[Page-level text extractions]
§
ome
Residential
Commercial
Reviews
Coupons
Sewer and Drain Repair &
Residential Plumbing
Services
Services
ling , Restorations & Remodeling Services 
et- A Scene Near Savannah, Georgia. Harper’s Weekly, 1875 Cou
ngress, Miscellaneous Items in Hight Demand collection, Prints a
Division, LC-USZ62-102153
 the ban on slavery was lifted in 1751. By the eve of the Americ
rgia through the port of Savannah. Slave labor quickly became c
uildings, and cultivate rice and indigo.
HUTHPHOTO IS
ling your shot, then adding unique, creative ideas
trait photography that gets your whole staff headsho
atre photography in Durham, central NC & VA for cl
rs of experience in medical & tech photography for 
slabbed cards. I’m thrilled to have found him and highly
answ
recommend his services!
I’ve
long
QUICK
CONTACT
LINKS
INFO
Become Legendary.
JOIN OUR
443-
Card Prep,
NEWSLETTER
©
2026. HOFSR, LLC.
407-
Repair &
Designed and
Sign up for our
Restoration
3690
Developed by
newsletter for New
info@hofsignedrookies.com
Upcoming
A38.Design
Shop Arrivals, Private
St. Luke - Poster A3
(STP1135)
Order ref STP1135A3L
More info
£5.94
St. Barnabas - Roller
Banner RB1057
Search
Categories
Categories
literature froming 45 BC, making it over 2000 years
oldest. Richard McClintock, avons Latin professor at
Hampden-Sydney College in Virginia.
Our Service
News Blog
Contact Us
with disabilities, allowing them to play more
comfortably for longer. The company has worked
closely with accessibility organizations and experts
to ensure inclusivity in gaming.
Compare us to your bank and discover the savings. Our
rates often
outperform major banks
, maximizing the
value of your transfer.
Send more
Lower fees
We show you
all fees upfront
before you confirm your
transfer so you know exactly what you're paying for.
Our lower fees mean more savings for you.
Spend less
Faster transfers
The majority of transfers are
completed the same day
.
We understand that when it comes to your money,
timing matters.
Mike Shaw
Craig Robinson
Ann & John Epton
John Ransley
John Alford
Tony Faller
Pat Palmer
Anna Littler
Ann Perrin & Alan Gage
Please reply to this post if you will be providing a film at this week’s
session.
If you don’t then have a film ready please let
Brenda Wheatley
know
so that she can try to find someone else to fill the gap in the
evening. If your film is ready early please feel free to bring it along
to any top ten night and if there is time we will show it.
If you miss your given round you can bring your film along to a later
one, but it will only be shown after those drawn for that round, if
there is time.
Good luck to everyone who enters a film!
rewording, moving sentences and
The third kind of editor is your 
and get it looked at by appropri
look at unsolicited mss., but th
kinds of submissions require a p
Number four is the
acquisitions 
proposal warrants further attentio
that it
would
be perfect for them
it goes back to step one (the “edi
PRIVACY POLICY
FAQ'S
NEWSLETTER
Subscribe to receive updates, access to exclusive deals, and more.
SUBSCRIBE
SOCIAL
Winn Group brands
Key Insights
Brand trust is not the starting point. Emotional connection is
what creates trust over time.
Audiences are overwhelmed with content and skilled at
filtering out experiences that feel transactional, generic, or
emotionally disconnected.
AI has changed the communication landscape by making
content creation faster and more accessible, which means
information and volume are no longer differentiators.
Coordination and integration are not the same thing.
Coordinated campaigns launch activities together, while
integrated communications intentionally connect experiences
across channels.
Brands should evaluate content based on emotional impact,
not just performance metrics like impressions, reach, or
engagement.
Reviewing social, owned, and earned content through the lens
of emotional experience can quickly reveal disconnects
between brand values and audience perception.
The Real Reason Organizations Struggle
§
Required action:
Only lines holding the word "making" belong in the answer; copy all of them from the records.

Response area:
literature froming 45 BC, making it over 2000 years
AI has changed the communication landscape by making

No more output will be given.